## [RECORD LIST]
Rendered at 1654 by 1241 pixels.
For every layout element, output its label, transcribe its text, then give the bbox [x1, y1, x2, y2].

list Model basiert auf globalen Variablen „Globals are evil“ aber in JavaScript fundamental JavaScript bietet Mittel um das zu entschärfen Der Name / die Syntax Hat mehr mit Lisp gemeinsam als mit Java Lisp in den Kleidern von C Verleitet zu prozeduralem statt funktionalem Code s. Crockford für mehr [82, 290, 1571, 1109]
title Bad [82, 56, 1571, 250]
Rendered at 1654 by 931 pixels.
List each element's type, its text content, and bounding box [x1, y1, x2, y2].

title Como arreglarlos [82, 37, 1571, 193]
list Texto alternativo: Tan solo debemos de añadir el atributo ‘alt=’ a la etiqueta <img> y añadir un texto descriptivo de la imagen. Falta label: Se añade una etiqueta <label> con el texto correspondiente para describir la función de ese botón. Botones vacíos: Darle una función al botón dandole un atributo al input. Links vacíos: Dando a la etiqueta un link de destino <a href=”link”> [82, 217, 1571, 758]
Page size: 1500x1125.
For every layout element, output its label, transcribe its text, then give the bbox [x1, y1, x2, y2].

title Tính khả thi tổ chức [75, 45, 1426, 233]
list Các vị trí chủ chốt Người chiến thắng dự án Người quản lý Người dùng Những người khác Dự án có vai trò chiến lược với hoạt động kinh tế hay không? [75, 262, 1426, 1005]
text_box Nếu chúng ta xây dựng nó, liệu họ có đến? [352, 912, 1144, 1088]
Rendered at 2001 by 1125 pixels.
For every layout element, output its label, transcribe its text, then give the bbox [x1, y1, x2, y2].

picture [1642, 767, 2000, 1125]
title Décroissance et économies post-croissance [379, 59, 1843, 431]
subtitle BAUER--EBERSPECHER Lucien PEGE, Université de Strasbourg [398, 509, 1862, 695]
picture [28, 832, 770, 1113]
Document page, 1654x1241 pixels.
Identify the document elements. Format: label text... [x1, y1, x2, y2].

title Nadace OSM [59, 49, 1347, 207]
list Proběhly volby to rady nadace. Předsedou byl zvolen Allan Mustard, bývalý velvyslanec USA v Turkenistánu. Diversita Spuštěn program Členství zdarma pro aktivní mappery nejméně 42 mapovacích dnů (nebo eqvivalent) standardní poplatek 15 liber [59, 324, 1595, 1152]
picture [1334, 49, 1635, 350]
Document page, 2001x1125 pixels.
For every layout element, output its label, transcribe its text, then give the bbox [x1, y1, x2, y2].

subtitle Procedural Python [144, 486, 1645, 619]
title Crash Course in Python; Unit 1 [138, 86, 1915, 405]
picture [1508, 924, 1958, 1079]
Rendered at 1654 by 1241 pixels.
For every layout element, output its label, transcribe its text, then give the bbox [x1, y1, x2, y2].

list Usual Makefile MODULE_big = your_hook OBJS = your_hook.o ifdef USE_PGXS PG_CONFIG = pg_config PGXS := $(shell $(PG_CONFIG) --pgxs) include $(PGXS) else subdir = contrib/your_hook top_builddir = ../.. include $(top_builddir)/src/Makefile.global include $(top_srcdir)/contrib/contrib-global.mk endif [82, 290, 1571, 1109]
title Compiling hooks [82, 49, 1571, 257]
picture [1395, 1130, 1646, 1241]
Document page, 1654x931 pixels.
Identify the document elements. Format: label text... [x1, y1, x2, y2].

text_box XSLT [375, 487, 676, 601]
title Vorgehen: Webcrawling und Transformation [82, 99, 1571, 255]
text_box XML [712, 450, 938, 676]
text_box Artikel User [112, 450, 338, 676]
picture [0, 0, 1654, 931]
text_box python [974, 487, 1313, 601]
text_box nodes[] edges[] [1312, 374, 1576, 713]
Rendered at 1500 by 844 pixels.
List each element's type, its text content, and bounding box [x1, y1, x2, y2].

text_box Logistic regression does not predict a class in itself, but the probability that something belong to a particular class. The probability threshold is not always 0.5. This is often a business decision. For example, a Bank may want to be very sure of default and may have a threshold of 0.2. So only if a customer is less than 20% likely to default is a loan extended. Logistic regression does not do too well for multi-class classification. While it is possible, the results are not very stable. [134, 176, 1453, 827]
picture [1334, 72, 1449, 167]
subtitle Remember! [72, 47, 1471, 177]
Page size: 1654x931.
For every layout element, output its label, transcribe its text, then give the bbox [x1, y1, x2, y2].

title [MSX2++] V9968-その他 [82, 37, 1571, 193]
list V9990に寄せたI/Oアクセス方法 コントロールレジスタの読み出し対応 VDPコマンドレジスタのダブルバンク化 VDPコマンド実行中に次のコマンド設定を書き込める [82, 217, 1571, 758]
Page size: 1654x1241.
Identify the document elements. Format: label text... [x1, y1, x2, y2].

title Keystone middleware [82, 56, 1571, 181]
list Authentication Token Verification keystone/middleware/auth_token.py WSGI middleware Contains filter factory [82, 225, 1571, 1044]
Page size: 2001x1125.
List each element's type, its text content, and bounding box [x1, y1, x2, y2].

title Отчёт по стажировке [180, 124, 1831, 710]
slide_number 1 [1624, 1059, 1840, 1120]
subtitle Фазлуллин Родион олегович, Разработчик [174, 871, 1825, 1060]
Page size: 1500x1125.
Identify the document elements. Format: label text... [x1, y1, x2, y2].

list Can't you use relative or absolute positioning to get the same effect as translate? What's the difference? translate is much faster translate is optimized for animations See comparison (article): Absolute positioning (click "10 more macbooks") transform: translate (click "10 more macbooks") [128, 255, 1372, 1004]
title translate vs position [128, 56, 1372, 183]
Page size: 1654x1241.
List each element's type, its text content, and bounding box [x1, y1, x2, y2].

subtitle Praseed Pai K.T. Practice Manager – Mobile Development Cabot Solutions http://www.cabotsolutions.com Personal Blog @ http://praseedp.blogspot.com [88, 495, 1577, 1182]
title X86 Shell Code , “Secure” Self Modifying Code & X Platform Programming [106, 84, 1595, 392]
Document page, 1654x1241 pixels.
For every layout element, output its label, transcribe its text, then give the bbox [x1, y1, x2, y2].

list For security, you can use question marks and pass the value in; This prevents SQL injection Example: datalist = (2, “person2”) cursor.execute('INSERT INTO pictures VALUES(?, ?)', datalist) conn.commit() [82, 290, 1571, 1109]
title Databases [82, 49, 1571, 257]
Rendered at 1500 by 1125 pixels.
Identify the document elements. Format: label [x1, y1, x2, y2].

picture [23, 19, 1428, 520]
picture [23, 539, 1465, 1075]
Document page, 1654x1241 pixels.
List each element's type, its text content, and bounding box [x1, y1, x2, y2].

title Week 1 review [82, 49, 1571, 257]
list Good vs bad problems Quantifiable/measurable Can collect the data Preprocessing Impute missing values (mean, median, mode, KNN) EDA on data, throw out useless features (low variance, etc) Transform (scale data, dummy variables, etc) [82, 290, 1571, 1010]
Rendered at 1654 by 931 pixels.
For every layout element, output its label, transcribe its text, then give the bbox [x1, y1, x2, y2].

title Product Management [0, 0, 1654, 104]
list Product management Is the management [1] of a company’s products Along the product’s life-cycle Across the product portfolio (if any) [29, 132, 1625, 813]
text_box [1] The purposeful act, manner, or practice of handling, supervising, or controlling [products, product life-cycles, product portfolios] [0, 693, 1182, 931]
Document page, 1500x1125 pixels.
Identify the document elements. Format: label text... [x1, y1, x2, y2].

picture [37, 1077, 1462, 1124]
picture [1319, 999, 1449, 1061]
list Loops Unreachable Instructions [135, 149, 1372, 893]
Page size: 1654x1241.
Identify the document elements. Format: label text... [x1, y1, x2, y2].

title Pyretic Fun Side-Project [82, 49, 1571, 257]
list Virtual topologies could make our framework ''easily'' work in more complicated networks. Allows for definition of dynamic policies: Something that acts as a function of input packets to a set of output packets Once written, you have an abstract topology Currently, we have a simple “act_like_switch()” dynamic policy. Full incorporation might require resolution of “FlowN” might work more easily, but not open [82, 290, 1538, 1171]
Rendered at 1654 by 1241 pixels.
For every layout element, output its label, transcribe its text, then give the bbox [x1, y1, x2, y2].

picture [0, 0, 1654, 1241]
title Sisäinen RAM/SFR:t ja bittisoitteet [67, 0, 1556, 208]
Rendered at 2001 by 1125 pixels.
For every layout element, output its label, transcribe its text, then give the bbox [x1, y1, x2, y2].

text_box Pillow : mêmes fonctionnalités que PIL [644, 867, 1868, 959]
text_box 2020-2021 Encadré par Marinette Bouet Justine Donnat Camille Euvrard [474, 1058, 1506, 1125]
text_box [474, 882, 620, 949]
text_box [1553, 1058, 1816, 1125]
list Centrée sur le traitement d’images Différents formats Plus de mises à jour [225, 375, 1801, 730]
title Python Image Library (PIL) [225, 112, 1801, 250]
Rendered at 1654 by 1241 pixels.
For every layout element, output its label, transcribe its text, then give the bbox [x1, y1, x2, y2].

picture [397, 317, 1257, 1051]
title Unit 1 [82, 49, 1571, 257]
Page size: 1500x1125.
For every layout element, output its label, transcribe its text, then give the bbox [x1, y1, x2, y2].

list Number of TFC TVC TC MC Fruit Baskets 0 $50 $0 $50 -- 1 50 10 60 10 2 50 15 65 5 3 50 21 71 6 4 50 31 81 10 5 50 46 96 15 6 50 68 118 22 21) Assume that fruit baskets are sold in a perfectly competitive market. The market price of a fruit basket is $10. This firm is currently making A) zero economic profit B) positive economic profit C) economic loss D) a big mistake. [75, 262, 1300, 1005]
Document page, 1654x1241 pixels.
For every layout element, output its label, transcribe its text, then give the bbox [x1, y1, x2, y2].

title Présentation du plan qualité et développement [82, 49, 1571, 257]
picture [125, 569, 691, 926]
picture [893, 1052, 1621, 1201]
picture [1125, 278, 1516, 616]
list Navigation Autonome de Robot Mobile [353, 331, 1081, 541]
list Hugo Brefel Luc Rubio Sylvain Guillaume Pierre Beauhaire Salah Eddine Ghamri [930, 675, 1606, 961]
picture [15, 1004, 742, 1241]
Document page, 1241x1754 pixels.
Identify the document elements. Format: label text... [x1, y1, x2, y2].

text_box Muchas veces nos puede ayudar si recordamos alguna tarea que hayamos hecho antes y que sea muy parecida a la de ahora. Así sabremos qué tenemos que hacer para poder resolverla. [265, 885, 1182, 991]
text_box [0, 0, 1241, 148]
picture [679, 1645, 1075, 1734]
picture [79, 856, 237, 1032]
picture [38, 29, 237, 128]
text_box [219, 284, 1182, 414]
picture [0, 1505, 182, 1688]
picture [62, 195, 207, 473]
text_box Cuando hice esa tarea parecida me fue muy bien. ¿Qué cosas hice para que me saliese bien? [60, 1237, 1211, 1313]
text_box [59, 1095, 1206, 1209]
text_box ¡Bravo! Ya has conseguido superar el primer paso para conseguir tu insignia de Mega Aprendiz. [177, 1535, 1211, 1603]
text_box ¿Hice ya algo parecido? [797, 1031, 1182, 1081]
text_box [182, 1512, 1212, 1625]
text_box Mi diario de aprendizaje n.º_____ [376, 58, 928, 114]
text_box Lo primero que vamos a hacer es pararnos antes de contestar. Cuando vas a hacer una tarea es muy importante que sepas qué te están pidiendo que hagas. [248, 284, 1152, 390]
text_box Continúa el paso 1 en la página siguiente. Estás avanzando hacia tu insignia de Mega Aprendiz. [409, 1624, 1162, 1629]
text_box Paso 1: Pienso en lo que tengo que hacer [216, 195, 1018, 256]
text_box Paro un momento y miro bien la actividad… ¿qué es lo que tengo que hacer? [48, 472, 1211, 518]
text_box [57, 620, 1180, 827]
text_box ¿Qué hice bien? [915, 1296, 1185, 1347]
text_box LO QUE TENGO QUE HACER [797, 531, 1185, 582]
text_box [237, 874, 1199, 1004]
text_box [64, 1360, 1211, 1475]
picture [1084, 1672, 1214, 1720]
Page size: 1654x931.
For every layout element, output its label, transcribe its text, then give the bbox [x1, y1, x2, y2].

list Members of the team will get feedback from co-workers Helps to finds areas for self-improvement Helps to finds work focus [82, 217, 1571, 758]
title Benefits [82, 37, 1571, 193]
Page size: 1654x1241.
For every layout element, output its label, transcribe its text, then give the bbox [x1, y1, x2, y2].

## [TASK REQUIREMENTS]
Can you set down, word for word, the part of the listing that opens with the line containing "Rendered at 1500 by 844 pixels." and closes with the line containing "list V9990に寄せたI/Oアクセス方法 コントロールレジスタの読み出し対応", both of those lines included?

## [RESPONSE BELOW]
Rendered at 1500 by 844 pixels.
List each element's type, its text content, and bounding box [x1, y1, x2, y2].

text_box Logistic regression does not predict a class in itself, but the probability that something belong to a particular class. The probability threshold is not always 0.5. This is often a business decision. For example, a Bank may want to be very sure of default and may have a threshold of 0.2. So only if a customer is less than 20% likely to default is a loan extended. Logistic regression does not do too well for multi-class classification. While it is possible, the results are not very stable. [134, 176, 1453, 827]
picture [1334, 72, 1449, 167]
subtitle Remember! [72, 47, 1471, 177]
Page size: 1654x931.
For every layout element, output its label, transcribe its text, then give the bbox [x1, y1, x2, y2].

title [MSX2++] V9968-その他 [82, 37, 1571, 193]
list V9990に寄せたI/Oアクセス方法 コントロールレジスタの読み出し対応 VDPコマンドレジスタのダブルバンク化 VDPコマンド実行中に次のコマンド設定を書き込める [82, 217, 1571, 758]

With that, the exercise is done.